The introduction of novel CTCF binding sites in gene regulatory regions in the rodent lineage is partly the effect of transposable element expansion, particularly in the murine lineage. The exact mechanism and functional impact of evolutionarily novel CTCF binding sites are not yet fully understood. We investigated the impact of novel subspecies-specific CTCF binding sites in two Mus genus subspecies, Mus musculus domesticus and Mus musculus castaneus, that diverged 0.5 million years ago. CTCF binding site evolution is influenced by the action of the B2-B4 family of transposable elements independently in both lineages, leading to the proliferation of novel CTCF binding sites. A subset of evolutionarily young sites may harbour transcriptional functionality as evidenced by the stability of their binding across multiple tissues in M. musculus domesticus (BL6), while overall the distance of subspecies-specific CTCF binding to the nearest transcription start sites and/or topologically associated domains (TADs) is largely similar to musculus-common CTCF sites.
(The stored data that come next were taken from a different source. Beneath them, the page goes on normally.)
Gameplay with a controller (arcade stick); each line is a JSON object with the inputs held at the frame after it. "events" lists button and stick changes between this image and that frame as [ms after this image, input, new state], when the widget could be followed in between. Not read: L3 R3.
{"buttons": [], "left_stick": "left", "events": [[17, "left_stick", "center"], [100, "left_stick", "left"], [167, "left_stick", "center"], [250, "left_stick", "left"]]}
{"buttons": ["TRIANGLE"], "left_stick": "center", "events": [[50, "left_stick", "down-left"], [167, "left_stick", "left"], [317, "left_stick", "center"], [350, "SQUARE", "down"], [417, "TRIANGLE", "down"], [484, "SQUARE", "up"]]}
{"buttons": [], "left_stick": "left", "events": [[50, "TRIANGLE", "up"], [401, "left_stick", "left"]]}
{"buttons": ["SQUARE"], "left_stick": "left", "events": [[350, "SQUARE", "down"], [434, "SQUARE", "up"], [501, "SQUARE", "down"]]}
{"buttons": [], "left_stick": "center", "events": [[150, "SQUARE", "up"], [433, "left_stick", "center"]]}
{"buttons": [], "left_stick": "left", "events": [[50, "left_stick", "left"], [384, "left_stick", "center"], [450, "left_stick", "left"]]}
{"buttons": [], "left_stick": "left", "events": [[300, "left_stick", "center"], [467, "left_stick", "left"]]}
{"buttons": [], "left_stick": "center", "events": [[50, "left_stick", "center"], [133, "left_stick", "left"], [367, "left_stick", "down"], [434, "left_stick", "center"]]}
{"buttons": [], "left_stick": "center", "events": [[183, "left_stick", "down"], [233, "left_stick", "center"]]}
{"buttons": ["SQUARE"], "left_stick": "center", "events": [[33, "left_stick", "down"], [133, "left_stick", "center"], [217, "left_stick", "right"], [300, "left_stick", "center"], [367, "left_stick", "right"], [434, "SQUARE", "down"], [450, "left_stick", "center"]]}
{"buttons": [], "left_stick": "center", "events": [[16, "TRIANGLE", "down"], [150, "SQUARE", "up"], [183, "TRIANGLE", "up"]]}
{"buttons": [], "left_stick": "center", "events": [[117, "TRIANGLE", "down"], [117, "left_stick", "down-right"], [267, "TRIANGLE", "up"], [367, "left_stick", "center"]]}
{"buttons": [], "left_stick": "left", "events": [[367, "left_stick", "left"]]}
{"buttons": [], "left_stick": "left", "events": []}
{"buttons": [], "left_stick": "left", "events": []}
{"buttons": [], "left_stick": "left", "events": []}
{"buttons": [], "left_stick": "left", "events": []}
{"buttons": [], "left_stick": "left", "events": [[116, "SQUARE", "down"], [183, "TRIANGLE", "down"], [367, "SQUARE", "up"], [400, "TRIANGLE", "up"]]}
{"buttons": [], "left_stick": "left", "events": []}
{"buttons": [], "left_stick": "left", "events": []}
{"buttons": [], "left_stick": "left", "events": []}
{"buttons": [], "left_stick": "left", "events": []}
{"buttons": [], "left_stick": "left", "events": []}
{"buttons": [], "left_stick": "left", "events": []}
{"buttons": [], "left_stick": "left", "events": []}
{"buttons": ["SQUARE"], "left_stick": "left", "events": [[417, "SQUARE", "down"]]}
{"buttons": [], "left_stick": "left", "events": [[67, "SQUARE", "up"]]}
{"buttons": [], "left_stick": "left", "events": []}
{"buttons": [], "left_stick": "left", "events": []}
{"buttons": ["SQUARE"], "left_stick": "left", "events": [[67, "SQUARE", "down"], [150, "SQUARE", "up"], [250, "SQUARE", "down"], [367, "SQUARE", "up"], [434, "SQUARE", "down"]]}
Remarkably, we discovered a recurrent regulatory architecture consisting of a CTCF binding site and an interferon gene that appears to have been tandemly duplicated to create a 15-gene cluster on chromosome 4, thus forming a novel BL6 specific immune locus in which CTCF may play a regulatory role. Our results demonstrate that thousands of CTCF binding sites show multiple functional signatures rapidly after incorporation into the genome.